OM : L’intelligence artificielle bio-inspirée se distingue par sa capacité à traiter des données complexes et souvent imprécises, typiques des systèmes économiques et sociaux. Les réseaux de neurones artificiels, par exemple, sont excellents pour détecter des motifs non linéaires dans de grandes bases de données, tandis que les systèmes flous permettent de modéliser des règles décisionnelles « humaines », intégrant des nuances et des zones d’incertitude.
Prenons un exemple concret : un système d’inférence flou peut modéliser la prise de décision d’un consommateur en fonction de critères subjectifs, comme la perception de la qualité ou la sensibilité au prix. En associant ces techniques à des MBA, on peut simuler des phénomènes émergents, comme les tendances de consommation, ou évaluer l’impact de décisions stratégiques, comme le lancement d’un nouveau produit sur un marché compétitif.

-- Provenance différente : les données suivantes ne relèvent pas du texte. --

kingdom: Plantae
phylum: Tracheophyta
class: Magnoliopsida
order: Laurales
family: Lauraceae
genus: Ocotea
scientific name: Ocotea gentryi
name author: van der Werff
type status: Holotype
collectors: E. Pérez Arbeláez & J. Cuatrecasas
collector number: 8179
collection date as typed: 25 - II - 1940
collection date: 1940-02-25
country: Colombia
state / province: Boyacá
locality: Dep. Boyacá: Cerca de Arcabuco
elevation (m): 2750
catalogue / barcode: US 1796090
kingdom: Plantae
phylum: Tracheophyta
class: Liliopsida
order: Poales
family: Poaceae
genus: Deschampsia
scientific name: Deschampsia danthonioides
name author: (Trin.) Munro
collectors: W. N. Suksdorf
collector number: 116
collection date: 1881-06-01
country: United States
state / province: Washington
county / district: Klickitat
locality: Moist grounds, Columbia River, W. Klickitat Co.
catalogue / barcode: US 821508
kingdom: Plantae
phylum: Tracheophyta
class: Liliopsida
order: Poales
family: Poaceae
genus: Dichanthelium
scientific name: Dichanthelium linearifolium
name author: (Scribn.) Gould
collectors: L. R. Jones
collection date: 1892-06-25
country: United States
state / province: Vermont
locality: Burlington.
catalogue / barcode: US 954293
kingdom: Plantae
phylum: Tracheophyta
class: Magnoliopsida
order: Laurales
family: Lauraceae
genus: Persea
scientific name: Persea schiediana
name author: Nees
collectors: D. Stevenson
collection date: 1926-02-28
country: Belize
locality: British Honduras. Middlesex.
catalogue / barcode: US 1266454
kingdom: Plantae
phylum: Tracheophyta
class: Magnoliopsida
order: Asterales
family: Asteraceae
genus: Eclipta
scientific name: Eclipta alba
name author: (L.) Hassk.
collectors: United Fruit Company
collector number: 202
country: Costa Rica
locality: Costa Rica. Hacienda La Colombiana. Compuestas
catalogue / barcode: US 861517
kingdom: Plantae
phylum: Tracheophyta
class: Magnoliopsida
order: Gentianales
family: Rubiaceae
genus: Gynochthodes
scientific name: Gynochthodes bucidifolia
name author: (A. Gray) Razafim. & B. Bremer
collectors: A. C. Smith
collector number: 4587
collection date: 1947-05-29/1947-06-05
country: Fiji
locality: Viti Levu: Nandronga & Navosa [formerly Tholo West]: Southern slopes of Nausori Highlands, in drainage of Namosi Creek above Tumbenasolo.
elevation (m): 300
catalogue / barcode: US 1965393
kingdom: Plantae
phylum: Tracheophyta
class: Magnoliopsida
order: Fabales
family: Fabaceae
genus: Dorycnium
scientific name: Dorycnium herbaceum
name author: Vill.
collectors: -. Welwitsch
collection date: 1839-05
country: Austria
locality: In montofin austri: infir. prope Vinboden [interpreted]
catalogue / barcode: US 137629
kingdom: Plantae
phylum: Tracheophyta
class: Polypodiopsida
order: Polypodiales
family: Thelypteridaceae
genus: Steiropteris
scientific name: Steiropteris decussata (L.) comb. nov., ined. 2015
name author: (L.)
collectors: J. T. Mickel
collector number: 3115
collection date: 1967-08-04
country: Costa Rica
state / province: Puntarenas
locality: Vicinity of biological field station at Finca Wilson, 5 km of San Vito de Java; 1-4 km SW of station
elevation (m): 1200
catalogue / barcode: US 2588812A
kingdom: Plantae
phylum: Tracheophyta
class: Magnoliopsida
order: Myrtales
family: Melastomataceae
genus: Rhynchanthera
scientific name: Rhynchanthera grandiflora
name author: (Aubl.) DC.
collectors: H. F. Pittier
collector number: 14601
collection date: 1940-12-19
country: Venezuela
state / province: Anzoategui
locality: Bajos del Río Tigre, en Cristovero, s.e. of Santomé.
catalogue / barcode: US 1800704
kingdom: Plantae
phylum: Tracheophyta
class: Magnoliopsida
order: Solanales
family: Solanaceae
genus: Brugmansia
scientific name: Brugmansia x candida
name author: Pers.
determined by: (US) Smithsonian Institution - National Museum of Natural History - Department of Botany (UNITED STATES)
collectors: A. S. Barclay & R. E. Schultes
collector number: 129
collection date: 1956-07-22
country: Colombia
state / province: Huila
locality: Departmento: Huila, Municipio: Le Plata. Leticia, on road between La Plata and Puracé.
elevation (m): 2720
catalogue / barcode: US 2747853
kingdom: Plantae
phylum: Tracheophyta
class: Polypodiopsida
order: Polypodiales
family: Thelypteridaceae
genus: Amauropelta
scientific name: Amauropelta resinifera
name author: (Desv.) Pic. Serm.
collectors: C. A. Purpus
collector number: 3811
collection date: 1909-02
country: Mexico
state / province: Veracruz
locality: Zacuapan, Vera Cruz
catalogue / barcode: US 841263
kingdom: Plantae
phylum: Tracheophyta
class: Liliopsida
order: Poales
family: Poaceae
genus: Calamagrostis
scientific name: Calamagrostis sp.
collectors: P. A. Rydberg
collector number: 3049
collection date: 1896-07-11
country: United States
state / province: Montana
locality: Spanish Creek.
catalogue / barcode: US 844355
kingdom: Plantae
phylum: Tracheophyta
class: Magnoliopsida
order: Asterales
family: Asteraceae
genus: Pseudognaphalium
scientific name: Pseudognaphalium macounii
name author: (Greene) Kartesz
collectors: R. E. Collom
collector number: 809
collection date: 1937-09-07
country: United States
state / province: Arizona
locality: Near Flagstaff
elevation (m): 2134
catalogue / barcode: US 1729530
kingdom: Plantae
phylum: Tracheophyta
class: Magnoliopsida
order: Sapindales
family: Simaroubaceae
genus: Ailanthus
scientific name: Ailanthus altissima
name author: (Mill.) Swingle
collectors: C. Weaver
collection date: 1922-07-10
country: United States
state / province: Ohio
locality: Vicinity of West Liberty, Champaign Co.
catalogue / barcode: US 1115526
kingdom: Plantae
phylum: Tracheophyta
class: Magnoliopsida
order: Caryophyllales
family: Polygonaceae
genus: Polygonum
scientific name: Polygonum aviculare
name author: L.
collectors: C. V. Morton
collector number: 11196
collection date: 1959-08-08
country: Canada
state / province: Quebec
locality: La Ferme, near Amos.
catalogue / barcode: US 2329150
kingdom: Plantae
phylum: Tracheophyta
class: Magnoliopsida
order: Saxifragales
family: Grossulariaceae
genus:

Quels avantages les agents artificiels intelligents offrent-ils pour la gestion des ressources humaines et la transformation organisationnelle, en termes d’anticipation et de pilotage des dynamiques internes ?
OM : Dans la gestion des ressources humaines, les agents artificiels intelligents (AAI) permettent de modéliser les dynamiques organisationnelles en tenant compte des comportements individuels, des interactions sociales et des facteurs émotionnels. Par exemple, un MBA peut simuler l’impact d’une nouvelle politique de rémunération basée sur la performance individuelle.
Chaque employé, représenté par un agent, peut réagir différemment : certains augmentent leur productivité, d’autres ressentent une baisse de motivation. En observant ces dynamiques, les dirigeants peuvent ajuster leurs décisions avant de les implémenter à grande échelle. Cela minimise les effets négatifs, comme les tensions ou la fragmentation des équipes, et maximise les gains de performance. Ces outils offrent aussi une aide précieuse pour gérer le changement, en anticipant les résistances et en identifiant les leviers d’adhésion.
À l’ère de l’IA générative, comment les dirigeants peuvent-ils utiliser les modèles bio-inspirés pour concilier innovation technologique et alignement avec des valeurs humaines telles que la durabilité et l’équité ?
OM : L’IA générative, combinée aux modèles bio-inspirés, permet aux entreprises de créer des innovations tout en naviguant dans des environnements économiques et sociétaux complexes. Ces technologies ne remplacent pas les humains, mais augmentent leur capacité à prendre des décisions éclairées.
Par exemple, un MBA basé sur des AAI peut modéliser l’impact sociétal d’une innovation, comme une nouvelle technologie de rupture, en intégrant des variables comme l’acceptabilité sociale ou les retours des parties prenantes. Ces modèles permettent également de simuler des scénarios éthiques, aidant les entreprises à aligner leurs stratégies sur des valeurs humaines, comme la durabilité ou l’équité, tout en restant compétitives.
Les dirigeants doivent toutefois garder une perspective critique : ces outils sont des aides à la décision, mais ne peuvent capturer totalement les dimensions humaines comme la créativité ou l’intuition. Il est essentiel d’utiliser l’IA comme un levier pour renforcer la singularité humaine, et non pour la standardiser.